Selected text —
_ _ _

USER: Executive Summary
The Usable Software Ecosystem Research project (USER) is a research initiative that explores how open source scientific and research software (SROSS) teams understand, consider, and undertake usability and design opportunities in their projects. Supported by the Alfred P. Sloan Foundation, our research followed an iterative Human-Centered Design approach using multiple methods of inquiry, including desk research, surveys, interviews, and observation at community events and gatherings between November 2022 and June 2023.
This project illuminated countless insights, from a close look into how a diverse set of SROSS projects and their contributors consider their users, to how they approach the usability and broader design aspects of their projects, to the complex and often contradictory ways in which they understand and build SROSS tools.
Below you’ll find a summary of our key findings. The true breadth, complexity, and nuance of the research is captured in the complete set of findings, but here we’ve summarized key findings to help you dig in and explore. To understand these takeaways in context, navigate to the associated chapters, and explore the suggested sections associated with each finding. Each finding is also linked with the associated recommendations — ideas that emerged from the research, which you can explore implementing into your SROSS projects.
Key Finding Themes
Common language and respect
SROSS development often needs cross-disciplinary work. This can be challenging, as norms and common language need to be negotiated between different work cultures. In SROSS projects, there is often a disciplinary exchange between programmers and scientists. Add designers, and there is a third ‘language’ and working style. Effective cross-disciplinary collaboration ranges in strategy and process. Some projects prioritize mutual understanding and a state of continuous knowledge transfer between disciplines, while others take a more synergistic approach where each expert is able to excel in their domain without the burden of needing to know the ‘other’ discipline well. Regardless of the approach, mutual respect, communication and knowing the value of each role’s contribution is vital to the success of design and usability in SROSS.

_ _ _

Work item A — Which foundation supported the research described in the USER executive summary?
Work item B — Copy out the USER executive summary between "This project illuminated" and "build SROSS tools.", inclusive.
Work item C — Extend the USER executive summary on research software usability, picking up right after its last sentence.

_ _ _

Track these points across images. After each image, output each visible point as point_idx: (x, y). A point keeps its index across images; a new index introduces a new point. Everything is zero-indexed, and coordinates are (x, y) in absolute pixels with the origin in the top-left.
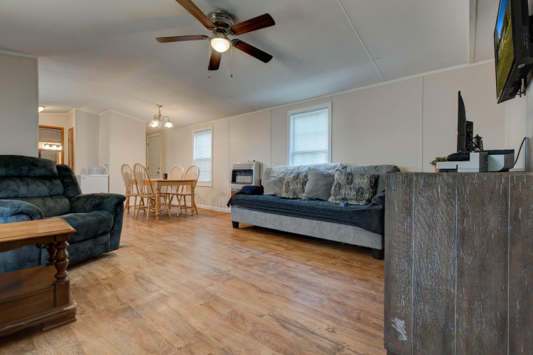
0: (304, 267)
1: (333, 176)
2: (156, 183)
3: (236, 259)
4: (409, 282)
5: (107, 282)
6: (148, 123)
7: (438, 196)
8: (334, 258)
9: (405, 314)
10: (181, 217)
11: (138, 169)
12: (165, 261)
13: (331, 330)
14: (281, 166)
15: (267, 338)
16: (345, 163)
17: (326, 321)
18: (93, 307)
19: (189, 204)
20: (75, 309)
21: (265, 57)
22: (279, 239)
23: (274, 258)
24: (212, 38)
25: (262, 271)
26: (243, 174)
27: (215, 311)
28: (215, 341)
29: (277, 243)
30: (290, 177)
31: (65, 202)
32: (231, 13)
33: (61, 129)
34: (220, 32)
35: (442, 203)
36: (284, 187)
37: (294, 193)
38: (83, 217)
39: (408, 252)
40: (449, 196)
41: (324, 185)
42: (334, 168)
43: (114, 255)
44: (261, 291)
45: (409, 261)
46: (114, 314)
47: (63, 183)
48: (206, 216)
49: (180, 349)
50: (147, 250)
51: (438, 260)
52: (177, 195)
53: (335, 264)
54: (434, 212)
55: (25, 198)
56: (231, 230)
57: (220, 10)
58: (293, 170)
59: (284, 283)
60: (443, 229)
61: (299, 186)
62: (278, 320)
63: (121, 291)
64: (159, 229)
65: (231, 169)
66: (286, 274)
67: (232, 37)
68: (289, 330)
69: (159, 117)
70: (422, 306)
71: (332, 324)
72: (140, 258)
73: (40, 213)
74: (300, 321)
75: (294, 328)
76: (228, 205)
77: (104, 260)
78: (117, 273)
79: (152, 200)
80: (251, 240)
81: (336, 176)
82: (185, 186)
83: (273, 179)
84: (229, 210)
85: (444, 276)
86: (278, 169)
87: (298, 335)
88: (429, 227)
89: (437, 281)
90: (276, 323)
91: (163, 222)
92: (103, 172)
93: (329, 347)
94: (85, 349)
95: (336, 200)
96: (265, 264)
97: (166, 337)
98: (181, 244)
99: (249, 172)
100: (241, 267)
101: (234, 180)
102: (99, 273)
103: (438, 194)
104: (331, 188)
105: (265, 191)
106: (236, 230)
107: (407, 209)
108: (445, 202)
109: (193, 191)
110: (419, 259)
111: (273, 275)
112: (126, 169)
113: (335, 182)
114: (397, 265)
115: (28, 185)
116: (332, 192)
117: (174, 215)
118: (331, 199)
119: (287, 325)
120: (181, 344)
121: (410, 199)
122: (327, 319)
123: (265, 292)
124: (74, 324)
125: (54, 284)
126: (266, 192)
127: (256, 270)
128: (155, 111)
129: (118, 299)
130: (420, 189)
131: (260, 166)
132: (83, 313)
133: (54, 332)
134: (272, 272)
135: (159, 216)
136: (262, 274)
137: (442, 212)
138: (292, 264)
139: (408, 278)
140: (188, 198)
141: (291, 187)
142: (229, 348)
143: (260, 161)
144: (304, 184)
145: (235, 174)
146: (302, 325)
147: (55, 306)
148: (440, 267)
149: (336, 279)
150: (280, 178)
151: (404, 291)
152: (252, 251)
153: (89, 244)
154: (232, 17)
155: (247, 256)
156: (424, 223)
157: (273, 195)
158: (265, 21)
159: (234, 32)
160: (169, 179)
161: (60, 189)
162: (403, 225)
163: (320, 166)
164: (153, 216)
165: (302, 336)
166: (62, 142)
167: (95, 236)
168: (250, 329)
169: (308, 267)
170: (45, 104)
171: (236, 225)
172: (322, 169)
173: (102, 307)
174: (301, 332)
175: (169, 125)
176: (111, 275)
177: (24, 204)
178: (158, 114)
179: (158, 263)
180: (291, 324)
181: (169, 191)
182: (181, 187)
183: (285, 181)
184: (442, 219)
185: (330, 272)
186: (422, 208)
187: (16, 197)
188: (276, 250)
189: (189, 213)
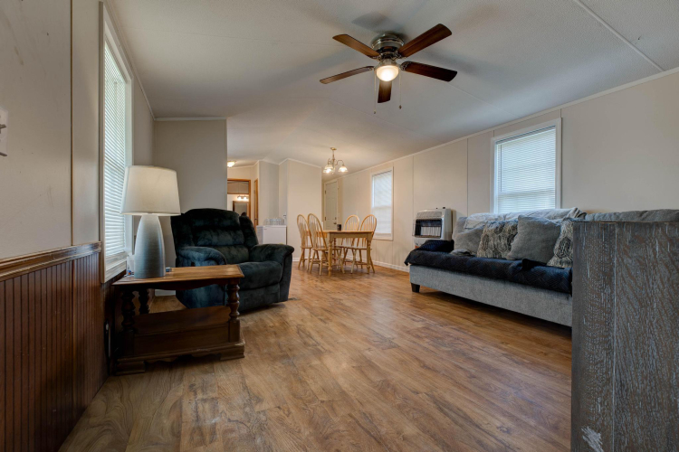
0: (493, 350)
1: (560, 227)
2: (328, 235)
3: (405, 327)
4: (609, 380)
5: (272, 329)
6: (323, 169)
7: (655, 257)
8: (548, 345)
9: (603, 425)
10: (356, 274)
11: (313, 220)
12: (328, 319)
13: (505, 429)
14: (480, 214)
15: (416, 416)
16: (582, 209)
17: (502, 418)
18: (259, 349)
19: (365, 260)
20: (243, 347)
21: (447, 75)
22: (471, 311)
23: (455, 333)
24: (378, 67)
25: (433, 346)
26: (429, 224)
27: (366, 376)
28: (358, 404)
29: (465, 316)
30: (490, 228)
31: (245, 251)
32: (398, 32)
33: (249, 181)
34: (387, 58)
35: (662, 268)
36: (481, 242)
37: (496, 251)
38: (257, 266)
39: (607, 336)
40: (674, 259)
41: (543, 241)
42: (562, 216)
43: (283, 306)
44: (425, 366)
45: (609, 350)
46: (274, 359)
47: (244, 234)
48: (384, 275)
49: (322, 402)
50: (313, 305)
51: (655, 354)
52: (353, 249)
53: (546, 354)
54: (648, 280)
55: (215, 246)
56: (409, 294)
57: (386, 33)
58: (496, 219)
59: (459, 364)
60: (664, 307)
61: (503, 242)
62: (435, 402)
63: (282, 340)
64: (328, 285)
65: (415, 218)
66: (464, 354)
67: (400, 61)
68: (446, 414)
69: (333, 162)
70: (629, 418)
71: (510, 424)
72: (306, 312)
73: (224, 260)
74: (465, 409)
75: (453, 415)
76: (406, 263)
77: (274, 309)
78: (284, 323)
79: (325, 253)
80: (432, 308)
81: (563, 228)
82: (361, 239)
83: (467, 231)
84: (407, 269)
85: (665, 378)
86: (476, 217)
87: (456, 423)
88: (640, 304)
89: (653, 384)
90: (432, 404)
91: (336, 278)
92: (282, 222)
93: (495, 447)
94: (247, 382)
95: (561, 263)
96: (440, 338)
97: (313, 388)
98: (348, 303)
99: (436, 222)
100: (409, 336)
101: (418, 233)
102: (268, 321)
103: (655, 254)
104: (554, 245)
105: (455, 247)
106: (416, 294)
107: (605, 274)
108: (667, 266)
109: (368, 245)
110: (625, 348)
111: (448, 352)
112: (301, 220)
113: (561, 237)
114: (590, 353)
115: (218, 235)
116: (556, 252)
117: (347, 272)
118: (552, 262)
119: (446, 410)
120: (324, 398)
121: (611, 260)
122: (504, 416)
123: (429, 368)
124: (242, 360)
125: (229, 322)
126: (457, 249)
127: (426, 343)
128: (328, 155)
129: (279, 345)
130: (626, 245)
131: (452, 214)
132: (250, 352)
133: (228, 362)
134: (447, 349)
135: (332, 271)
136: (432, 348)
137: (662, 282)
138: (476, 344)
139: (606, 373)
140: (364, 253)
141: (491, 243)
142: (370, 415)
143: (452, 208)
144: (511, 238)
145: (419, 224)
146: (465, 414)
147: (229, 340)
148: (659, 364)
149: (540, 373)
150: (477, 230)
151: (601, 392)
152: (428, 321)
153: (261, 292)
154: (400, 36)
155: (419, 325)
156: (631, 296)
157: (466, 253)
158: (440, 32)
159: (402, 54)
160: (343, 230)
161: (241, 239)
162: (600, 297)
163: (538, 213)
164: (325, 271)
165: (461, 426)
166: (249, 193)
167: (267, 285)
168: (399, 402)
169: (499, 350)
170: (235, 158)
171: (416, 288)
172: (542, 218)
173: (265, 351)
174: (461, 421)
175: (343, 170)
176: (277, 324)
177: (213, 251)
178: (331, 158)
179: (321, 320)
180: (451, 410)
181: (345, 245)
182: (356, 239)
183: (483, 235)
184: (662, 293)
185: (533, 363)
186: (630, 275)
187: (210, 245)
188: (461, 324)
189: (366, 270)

_ _ _

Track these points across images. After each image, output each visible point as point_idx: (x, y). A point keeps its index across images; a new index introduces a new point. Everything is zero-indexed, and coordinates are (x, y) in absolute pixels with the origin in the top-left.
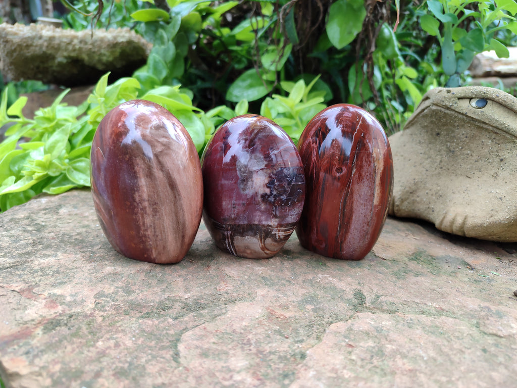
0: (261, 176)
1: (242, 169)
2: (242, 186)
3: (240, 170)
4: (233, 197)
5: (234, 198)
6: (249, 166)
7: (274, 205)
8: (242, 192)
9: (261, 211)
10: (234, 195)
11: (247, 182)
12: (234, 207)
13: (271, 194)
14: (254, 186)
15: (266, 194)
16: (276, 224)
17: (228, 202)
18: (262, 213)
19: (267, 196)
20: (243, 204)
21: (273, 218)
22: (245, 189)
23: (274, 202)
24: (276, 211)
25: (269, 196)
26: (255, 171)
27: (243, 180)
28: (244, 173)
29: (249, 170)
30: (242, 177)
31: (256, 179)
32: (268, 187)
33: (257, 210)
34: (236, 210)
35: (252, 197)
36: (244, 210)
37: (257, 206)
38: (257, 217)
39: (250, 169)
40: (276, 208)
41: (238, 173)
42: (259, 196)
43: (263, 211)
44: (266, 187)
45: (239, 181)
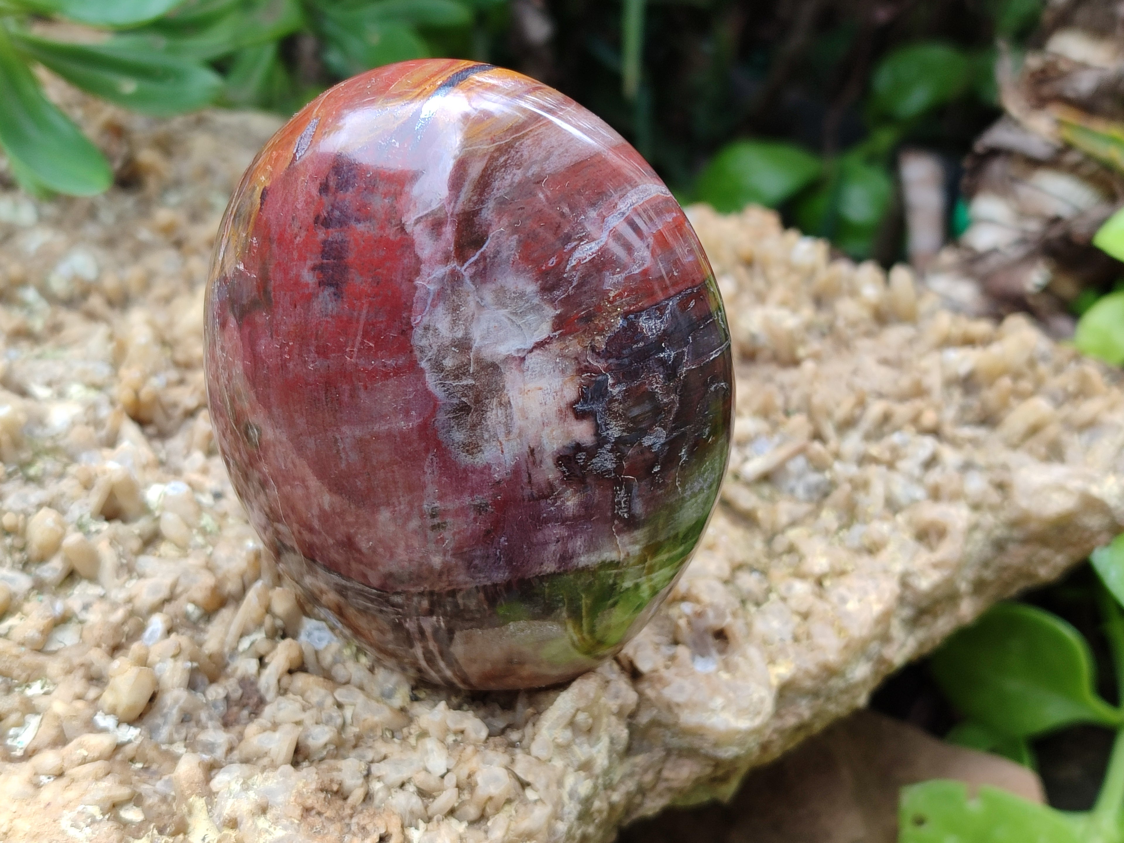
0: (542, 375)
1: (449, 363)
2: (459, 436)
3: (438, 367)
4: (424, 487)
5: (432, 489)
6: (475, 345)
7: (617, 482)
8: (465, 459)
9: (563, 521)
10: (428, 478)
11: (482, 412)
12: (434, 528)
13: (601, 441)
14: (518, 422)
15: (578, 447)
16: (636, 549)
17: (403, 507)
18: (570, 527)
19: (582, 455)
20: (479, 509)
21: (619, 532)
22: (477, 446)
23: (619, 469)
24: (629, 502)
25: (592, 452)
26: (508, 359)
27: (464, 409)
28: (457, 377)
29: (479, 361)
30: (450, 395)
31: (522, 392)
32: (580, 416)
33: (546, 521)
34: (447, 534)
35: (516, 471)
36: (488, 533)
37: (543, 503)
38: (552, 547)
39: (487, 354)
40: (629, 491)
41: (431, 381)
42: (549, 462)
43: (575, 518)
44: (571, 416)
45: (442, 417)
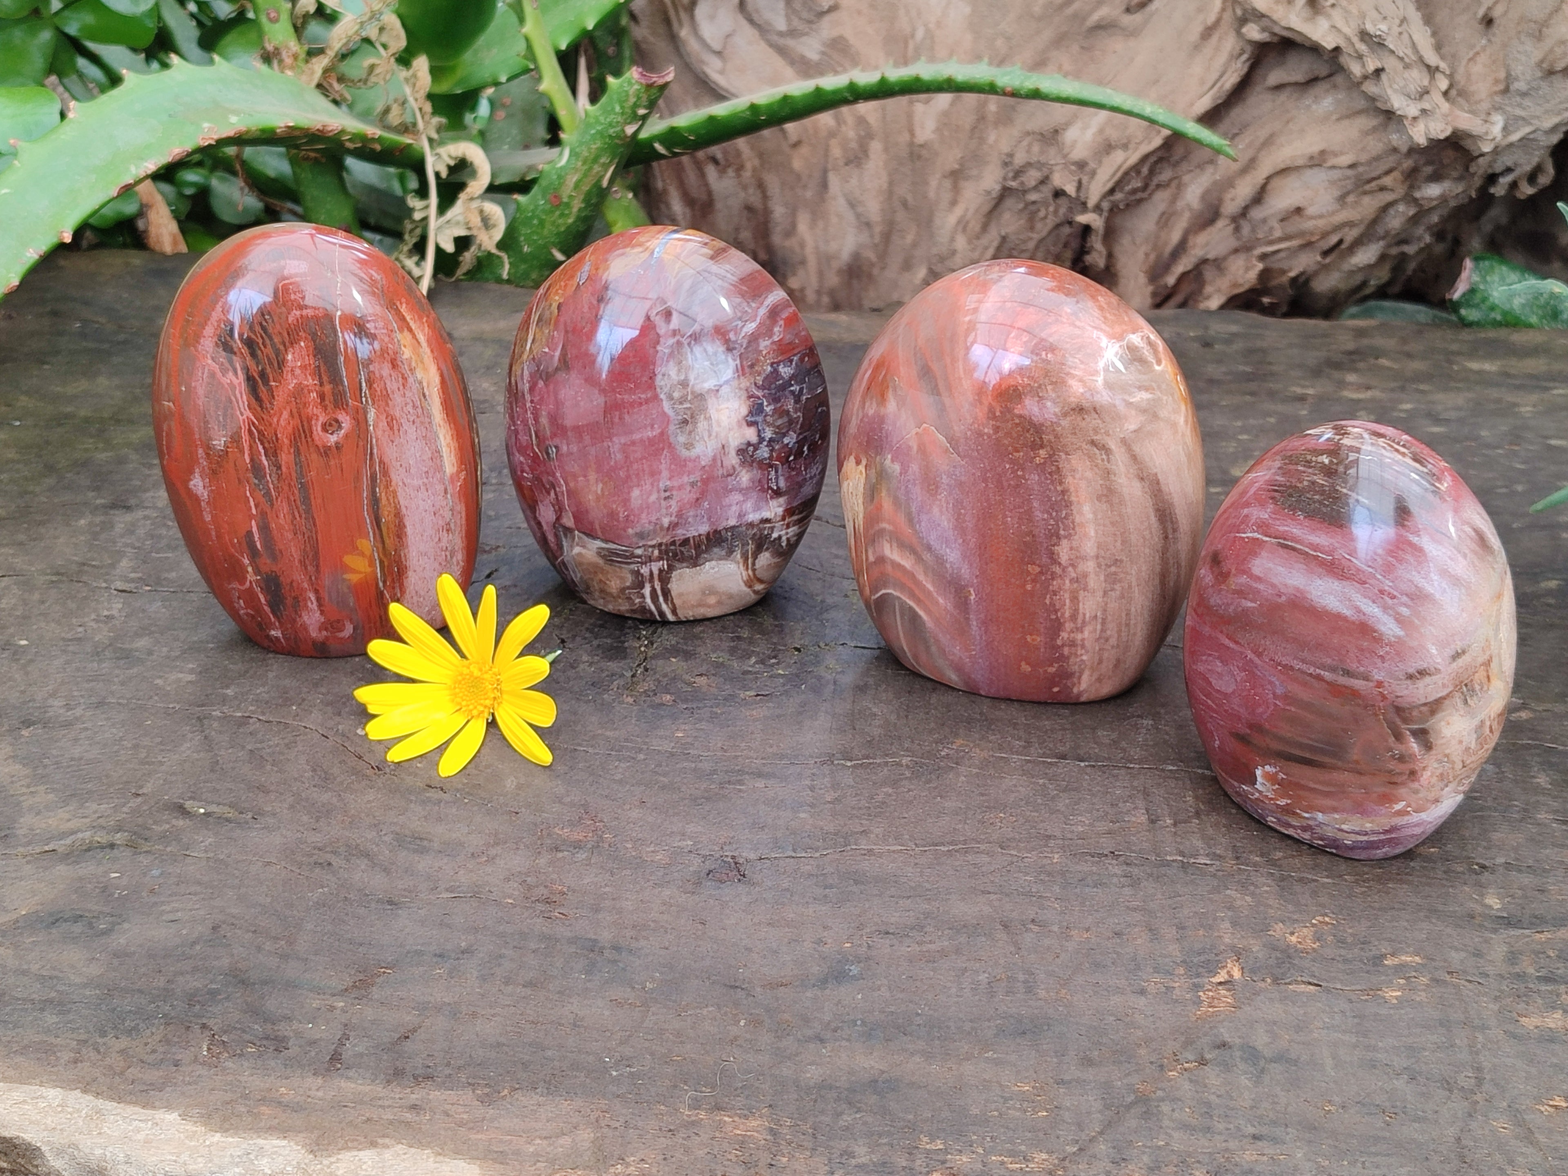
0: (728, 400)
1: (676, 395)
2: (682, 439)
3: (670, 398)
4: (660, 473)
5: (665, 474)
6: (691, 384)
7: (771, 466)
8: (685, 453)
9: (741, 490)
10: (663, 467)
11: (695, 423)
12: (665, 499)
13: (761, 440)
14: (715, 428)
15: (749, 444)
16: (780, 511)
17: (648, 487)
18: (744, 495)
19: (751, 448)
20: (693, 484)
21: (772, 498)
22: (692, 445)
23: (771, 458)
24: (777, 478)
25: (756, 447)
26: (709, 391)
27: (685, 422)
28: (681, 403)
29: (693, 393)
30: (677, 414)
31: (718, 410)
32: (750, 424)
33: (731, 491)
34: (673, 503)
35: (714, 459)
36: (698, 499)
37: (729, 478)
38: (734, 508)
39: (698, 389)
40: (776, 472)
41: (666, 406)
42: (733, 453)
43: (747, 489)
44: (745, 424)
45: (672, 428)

_ _ _

Your response A — The Alfred P. Sloan Foundation.

Your response B —
This project illuminated countless insights, from a close look into how a diverse set of SROSS projects and their contributors consider their users, to how they approach the usability and broader design aspects of their projects, to the complex and often contradictory ways in which they understand and build SROSS tools.

Your response C —
Find out more in sections: Perceptions of design, Governance, Cross-disciplinary collaboration in SROSS, Designers’ experiences working with SROSS projects, Design work in the academic context, Design Challenges and Barriers.
Openness and values
SROSS projects users claim values like openness, access and progress of science. Though ‘design’ itself is not stated as a central value, SROSS has an idea that usability, accessibility and user-centered improvements and practices enable the ethical values of understandable, reproducible and more robust scientific progress. The Open Source way of working is essential for the development and practice of better science.
Find out more in sections: Feedback and knowing your users, Usability, Values and Attitudes of Open Science and Open Source, Design Challenges and Barriers.
Openness, design and academia
Similarly to openness being an ethical development choice that SROSS builders believe makes for better science, they also believe openness challenges some of the difficult dynamics present in academia around ownership and competition for academic prowess. This doesn’t erase these challenges, but pushes against the assumed opposition of the individual vs. the collective. Academic bureaucracy and norms can also impede work, especially community- or user-driven processes. Academia also rarely recognises design and usability work (as is often the case with code too) and roles and often will name them differently or leverage students to produce design work as an alternative to design practitioners.
Find out more in sections: Values and Attitudes of Open Science and Open Source, Design work in the academic context.
Resourcing Design and Usability
Non-designer participants found prioritizing design as a key project value difficult. The participants say they believe design will help, but how to make space for design work was unknown at best or scary at worst. Congruously, design and usability work is seen as less vital than the coding of new features and the fixing of bugs — even if design and usability improvements might solve these.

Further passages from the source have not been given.